Tasks to carry out:
(1) Where did RSA announce the changes to its SecurWorld partner program, according to the article on that program?
(2) Copy the article on RSA's SecurWorld partner program from "The company has" down to "Security Management tracks.", replacing "partners" with "resellers" each time it occurs.

Extract to read:

At its North America Partner Council gathering in Boca Raton, Fla. RSA announced changes to its SecurWorld partner program that include new specializations and a new tier for smaller partners.
The company has changed up its training materials for partners to focus on the variety of security opportunities RSA is targeting. Joe Gabriel, EMC’s director of global channel and alliances marketing, said the new training will add solutions focus to its previous focus on product education, giving partners more immersion in RSA’s go-to-market messaging about how the products work together.
And that new training material provides the basis for new specializations, with options to specialize in Authentication and Security Management tracks.
While the Authentication track has just a single specialization underneath it – Authentication and Identity Management, there are a variety of focuses under Security Management, including Governance, Risk and Compliance, Security Information and Event Management, Data Loss Prevention and Network Monitoring.
The specializations – offered to the top three tiers of the SecurWorld program, — allow partners to get up to double the deal registration benefits of non-specialized partners. For example, for authentication products, Gabriel said deal reg margin boosts double from 10 per cent to 20 per cent.

Records:
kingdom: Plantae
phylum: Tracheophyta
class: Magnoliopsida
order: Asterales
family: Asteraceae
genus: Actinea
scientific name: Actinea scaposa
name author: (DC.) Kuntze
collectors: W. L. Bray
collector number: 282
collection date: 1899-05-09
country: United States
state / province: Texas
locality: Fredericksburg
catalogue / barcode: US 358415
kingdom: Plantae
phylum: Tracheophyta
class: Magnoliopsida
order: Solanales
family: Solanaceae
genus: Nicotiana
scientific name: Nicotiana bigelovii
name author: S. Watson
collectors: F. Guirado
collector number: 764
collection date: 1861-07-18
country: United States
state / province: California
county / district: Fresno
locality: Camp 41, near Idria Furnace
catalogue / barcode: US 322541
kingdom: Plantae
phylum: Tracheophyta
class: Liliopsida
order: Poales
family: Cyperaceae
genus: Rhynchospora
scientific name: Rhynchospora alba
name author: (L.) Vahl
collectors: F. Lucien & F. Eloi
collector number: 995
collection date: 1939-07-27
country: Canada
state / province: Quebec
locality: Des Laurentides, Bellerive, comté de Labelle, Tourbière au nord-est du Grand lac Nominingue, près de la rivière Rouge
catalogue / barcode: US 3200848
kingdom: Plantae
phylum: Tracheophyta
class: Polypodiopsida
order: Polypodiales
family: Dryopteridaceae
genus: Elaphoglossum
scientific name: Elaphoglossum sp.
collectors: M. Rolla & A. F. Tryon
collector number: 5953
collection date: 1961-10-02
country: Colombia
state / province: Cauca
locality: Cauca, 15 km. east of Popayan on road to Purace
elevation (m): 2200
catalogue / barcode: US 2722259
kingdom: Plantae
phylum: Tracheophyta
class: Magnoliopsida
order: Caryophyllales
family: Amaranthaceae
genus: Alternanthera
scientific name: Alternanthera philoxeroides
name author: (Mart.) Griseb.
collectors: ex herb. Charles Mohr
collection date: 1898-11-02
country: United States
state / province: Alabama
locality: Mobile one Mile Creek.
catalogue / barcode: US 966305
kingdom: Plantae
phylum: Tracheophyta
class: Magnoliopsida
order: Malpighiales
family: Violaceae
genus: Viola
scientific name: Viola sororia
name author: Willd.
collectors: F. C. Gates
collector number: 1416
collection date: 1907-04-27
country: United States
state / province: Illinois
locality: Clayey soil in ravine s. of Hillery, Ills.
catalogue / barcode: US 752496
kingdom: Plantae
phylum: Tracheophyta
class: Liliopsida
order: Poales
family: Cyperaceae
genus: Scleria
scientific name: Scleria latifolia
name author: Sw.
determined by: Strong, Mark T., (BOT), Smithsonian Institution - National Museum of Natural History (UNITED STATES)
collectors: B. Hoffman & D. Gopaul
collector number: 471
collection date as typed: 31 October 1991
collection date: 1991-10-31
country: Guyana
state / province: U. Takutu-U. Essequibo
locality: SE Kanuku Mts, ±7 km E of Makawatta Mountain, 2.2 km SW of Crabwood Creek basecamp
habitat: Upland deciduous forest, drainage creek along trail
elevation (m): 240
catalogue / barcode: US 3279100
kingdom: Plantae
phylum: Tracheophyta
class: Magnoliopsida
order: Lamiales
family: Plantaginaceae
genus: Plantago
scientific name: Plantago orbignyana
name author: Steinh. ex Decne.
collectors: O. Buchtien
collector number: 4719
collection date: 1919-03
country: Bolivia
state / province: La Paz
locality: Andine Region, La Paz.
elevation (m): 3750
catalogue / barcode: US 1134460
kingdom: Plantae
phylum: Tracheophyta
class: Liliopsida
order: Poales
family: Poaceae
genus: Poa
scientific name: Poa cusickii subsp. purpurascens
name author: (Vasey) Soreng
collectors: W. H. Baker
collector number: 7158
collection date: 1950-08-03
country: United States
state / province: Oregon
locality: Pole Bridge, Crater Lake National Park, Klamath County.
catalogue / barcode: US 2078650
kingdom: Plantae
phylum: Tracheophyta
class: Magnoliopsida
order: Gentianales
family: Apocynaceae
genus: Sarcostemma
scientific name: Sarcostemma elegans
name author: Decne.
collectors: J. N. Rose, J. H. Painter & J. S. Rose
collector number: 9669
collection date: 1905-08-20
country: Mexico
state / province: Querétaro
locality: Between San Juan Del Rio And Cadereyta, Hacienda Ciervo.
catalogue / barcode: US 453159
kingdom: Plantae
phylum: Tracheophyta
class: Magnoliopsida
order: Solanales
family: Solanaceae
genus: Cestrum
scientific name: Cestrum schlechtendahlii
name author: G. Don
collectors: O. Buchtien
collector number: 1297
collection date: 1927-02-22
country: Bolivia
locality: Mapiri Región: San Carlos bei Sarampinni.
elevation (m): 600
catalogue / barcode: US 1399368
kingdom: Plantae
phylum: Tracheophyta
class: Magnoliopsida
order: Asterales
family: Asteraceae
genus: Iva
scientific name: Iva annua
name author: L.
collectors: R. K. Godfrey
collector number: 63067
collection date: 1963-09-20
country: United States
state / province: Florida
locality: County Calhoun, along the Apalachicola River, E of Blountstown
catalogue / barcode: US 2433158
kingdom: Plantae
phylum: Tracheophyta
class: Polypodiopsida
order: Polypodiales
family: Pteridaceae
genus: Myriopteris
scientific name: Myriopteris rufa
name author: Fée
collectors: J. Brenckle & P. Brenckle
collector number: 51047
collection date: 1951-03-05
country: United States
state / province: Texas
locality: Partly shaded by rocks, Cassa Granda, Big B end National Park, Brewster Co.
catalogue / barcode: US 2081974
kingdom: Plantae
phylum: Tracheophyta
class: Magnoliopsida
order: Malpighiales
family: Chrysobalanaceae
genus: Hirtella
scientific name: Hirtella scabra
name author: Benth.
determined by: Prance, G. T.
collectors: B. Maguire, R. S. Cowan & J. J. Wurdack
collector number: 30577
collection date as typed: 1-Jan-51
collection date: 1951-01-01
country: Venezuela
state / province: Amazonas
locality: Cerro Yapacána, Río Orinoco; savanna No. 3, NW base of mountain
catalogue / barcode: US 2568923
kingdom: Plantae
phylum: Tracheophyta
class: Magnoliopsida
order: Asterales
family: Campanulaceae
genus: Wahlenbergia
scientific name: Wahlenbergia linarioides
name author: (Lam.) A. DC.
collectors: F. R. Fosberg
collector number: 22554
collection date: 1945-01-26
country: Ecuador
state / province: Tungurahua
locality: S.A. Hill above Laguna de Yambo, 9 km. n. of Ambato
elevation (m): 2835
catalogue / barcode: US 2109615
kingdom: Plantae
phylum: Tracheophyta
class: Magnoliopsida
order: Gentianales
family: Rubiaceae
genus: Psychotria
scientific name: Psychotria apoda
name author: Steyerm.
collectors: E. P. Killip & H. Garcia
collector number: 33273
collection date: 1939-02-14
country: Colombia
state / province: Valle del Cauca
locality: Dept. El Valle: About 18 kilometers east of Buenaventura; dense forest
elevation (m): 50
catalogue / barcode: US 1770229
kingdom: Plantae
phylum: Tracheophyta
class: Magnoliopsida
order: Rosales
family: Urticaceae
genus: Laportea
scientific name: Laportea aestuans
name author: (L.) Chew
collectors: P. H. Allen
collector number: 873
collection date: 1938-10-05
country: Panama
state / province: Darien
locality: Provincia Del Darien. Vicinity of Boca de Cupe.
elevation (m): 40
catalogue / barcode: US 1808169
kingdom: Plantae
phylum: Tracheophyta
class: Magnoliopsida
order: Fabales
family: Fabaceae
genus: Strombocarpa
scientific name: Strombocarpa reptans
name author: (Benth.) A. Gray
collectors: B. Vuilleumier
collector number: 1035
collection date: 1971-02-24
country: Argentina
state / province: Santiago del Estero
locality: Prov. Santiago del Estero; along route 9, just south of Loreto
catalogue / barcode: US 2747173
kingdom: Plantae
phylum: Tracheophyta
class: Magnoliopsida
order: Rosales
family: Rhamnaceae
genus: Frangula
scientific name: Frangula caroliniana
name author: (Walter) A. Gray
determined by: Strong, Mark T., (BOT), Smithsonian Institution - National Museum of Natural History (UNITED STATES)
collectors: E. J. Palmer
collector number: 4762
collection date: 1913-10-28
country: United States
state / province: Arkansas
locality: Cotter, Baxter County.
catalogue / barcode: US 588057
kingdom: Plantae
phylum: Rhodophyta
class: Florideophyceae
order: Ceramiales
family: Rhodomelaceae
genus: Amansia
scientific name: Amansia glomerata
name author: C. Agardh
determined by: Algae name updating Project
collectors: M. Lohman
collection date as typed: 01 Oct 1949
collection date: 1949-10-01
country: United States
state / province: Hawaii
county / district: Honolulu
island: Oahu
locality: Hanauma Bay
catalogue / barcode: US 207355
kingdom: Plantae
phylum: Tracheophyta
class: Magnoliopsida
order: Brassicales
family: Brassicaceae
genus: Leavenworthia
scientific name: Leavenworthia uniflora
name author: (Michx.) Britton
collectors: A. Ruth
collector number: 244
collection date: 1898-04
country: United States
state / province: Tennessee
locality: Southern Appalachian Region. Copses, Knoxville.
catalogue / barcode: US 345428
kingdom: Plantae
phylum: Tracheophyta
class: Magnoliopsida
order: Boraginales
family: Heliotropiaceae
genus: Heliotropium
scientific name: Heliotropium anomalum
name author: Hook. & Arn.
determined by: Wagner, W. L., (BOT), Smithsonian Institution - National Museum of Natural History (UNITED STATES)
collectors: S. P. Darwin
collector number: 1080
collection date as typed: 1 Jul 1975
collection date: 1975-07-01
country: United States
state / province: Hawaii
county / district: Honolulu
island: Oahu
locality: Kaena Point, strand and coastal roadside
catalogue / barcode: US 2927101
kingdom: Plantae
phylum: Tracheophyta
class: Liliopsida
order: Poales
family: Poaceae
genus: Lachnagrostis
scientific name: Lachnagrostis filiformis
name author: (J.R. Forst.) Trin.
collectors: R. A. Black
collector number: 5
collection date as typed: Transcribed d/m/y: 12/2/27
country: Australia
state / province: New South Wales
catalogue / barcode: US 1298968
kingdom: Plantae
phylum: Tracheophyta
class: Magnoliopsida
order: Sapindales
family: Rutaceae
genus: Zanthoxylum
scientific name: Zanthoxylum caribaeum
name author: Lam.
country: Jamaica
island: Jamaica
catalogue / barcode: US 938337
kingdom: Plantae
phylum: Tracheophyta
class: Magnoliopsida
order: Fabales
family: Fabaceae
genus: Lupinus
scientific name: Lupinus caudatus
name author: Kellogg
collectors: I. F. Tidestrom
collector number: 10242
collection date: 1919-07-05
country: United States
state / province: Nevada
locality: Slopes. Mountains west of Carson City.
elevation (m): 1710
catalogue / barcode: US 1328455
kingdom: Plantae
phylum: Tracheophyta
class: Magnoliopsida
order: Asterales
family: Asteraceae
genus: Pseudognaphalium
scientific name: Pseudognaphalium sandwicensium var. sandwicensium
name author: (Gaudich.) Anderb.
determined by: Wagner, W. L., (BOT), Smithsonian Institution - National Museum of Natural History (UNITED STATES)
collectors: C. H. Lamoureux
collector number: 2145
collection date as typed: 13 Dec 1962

Solved problems:
(1) At its North America Partner Council gathering in Boca Raton, Fla.

(2)
The company has changed up its training materials for resellers to focus on the variety of security opportunities RSA is targeting. Joe Gabriel, EMC’s director of global channel and alliances marketing, said the new training will add solutions focus to its previous focus on product education, giving resellers more immersion in RSA’s go-to-market messaging about how the products work together.
And that new training material provides the basis for new specializations, with options to specialize in Authentication and Security Management tracks.